And after the second time, my response would be, "If you have not figured out that this is not so, this is never going to stop. YOU are the source of your problems. Your behavior changes or your problems remain the same."

I don't care if they darken my door again.
 
I love clients like that, they keep paying... and paying... and paying.

I keep pointing out the insanity and shining a light on reality.

As long as they pay, and stay mostly civil... they can continue to do so. Someone is going to profit on their stupid, may as well be me.
 
I have taken the time to block notifications on every browser I set up a computer with.

Would you mind sharing your exact technique, by browser? It will save me having to do deep dives to find the appropriate settings in a range of browsers. I am, of course, presuming you have your own cheat sheet somewhere.

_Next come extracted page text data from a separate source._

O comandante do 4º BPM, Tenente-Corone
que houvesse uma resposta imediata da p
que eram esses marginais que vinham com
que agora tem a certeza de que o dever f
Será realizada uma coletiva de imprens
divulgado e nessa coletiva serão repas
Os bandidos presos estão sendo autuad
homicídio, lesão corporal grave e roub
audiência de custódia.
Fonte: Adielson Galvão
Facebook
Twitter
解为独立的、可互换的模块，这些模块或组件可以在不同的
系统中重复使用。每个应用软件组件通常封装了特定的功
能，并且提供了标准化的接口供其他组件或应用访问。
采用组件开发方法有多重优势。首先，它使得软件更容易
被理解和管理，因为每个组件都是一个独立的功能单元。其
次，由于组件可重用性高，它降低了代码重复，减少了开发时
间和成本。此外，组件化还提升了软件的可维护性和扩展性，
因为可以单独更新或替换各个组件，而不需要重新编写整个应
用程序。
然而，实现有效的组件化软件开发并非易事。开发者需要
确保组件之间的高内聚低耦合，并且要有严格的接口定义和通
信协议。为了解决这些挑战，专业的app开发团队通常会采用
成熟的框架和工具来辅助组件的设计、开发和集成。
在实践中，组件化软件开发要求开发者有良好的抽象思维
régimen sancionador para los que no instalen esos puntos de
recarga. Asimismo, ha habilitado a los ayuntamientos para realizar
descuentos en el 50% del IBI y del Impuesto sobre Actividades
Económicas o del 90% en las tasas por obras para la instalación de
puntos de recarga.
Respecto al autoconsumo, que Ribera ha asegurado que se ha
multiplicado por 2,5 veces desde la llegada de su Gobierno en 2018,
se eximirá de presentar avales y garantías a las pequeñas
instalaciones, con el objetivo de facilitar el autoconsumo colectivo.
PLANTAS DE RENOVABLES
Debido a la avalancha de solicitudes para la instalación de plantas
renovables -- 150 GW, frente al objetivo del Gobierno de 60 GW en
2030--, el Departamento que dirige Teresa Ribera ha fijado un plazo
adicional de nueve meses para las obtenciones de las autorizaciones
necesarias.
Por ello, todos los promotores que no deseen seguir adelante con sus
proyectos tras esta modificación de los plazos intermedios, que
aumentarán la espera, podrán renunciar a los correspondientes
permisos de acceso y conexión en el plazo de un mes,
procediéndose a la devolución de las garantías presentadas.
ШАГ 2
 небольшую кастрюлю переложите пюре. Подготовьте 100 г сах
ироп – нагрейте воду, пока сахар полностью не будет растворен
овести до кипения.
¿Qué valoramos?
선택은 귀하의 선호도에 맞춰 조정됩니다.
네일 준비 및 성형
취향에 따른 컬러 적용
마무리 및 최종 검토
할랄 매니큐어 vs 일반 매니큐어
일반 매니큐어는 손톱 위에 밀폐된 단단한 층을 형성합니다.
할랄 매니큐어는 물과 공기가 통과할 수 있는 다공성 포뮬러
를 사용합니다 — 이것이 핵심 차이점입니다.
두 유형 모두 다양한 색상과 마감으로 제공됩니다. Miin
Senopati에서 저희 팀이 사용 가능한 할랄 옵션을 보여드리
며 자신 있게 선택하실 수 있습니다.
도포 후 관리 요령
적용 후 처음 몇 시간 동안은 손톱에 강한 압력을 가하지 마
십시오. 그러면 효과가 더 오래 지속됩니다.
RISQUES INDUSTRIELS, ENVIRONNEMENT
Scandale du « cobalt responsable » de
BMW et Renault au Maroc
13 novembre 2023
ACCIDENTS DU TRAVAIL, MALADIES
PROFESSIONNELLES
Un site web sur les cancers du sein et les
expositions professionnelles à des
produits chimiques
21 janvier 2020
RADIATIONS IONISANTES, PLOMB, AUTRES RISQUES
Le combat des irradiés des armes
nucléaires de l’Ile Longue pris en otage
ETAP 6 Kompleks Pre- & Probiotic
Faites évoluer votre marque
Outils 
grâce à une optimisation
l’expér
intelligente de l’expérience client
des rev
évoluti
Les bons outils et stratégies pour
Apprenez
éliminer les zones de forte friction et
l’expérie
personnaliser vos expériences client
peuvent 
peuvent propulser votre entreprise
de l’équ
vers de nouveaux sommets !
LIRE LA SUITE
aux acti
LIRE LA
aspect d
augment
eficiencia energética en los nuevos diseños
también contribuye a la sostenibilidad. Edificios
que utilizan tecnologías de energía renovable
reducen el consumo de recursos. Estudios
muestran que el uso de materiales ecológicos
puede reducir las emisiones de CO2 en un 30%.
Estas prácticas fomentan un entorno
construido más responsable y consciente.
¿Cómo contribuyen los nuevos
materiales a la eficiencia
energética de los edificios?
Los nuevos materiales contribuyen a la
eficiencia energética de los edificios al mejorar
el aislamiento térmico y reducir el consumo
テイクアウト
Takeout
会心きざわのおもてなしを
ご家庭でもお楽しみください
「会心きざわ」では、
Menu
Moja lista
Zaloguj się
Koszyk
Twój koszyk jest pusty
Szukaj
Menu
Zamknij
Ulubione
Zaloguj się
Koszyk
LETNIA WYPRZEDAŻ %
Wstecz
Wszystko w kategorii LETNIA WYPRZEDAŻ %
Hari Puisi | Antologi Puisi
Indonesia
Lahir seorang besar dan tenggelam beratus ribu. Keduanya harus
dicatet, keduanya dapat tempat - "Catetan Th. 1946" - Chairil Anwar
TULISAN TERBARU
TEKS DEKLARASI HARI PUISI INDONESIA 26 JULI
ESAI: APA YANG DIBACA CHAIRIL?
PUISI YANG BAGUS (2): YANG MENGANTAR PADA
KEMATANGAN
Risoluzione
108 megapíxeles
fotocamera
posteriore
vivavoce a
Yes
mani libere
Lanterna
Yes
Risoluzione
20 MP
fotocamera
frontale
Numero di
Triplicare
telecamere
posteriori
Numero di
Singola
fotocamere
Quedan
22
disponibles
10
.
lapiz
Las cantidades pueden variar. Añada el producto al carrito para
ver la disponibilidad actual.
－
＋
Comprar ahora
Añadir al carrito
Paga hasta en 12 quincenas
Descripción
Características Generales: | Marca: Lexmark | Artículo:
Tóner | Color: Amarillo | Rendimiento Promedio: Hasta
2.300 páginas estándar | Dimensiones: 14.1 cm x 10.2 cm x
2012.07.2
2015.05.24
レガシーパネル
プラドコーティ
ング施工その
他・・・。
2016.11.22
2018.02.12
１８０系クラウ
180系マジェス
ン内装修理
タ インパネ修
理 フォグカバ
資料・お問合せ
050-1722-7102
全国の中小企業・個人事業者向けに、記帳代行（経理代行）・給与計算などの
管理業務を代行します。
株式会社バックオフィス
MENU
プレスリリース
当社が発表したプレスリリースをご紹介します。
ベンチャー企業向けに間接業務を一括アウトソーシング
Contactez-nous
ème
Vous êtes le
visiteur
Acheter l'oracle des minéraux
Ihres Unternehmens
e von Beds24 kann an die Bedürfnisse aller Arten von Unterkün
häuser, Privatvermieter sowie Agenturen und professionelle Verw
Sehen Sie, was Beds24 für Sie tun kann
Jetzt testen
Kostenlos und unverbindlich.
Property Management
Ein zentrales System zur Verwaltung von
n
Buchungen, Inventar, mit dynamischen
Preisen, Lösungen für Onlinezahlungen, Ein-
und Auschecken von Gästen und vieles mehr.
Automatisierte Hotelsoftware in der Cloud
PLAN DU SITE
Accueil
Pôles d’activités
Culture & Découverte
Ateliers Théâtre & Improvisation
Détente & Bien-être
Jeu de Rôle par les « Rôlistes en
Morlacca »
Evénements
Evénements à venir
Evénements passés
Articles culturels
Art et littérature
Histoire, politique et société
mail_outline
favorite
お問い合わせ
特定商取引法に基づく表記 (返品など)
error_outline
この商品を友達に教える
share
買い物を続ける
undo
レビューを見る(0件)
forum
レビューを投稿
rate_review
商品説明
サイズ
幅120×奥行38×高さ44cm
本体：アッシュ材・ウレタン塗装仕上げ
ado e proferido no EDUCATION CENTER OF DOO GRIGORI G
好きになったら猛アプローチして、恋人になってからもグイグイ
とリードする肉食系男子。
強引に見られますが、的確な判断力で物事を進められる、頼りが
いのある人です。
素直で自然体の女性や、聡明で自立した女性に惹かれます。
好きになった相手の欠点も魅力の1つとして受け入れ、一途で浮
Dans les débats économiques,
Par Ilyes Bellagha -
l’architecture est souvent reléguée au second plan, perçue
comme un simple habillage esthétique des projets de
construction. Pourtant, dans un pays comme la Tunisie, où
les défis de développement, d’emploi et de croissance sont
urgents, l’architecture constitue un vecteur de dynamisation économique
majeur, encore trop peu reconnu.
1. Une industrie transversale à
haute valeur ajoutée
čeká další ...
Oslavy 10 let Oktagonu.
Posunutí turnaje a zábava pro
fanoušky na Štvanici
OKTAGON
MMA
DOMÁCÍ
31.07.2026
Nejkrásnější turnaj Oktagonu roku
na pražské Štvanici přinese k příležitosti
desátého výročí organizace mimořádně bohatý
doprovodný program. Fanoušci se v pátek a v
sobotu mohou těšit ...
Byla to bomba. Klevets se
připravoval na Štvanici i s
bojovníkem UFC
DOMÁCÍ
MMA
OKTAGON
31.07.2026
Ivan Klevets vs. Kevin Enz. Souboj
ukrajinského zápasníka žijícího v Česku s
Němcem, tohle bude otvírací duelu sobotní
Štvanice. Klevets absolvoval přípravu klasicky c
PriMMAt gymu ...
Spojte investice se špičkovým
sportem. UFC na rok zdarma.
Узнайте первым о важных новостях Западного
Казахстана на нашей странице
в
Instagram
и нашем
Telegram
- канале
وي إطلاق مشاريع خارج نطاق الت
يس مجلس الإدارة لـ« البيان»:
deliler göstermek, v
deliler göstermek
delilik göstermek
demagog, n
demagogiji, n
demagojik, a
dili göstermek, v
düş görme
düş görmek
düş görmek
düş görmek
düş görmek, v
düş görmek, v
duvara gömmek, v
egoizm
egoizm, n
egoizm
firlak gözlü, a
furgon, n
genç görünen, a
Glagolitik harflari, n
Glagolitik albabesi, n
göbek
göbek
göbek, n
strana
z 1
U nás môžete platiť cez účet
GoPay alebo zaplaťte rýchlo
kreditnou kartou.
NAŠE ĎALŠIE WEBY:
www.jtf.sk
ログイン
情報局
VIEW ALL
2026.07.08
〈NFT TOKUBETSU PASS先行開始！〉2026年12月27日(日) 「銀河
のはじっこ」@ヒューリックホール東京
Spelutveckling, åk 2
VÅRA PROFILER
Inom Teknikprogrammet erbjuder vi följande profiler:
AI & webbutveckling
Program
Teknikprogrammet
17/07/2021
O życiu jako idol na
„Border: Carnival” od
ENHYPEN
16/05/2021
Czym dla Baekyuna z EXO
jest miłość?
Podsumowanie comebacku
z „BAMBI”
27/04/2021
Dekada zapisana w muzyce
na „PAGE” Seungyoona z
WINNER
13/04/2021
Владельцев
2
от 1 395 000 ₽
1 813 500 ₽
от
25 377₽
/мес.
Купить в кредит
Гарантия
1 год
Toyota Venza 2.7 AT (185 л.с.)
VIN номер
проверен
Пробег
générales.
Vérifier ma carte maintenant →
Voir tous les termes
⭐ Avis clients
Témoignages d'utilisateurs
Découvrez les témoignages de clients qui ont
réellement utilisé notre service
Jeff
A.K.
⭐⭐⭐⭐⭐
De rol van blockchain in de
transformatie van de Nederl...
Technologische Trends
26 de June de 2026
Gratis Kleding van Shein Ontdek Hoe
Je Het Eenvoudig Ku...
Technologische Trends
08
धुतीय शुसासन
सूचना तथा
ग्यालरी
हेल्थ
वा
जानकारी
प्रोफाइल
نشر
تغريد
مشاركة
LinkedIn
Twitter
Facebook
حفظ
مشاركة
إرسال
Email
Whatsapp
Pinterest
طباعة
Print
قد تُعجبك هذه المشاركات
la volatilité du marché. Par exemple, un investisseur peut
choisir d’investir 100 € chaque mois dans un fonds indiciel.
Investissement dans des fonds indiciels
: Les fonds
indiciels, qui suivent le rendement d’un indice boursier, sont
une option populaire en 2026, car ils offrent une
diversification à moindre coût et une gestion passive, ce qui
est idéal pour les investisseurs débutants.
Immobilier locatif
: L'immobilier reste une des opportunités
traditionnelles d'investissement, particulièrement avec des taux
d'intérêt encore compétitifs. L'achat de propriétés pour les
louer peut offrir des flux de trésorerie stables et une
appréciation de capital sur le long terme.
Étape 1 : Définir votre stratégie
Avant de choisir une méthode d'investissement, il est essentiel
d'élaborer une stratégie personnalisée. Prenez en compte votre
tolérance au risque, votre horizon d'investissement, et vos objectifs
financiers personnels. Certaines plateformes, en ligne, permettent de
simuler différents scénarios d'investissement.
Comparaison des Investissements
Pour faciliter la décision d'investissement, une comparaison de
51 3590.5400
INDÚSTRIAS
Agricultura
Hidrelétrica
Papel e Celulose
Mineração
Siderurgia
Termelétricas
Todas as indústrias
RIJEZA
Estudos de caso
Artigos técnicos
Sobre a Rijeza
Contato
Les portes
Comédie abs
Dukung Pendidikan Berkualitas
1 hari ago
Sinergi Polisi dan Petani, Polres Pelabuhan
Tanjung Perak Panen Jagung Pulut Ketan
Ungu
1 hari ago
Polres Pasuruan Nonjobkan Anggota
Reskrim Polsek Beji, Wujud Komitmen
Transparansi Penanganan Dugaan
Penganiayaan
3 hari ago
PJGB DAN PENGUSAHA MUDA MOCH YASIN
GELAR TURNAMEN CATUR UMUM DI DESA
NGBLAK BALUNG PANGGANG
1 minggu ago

If not, and it's a PITA, then I'll do that deep dive.
 
Would you mind sharing your exact technique, by browser? It will save me having to do deep dives to find the appropriate settings in a range of browsers. I am, of course, presuming you have your own cheat sheet somewhere. If not, and it's a PITA, then I'll do that deep dive.
No, I do it manually for each browser at the same time I install my standard extensions. I only install support Edge, Chrome, and Firefox.
 
No, I do it manually for each browser at the same time I install my standard extensions. I only install support Edge, Chrome, and Firefox.

If it's easy, would you mind giving a pointer to the specific settings panes involved for those three (or if not the panes, something distinctive that can be used in the settings search to take you straight to the things that need tweaking)?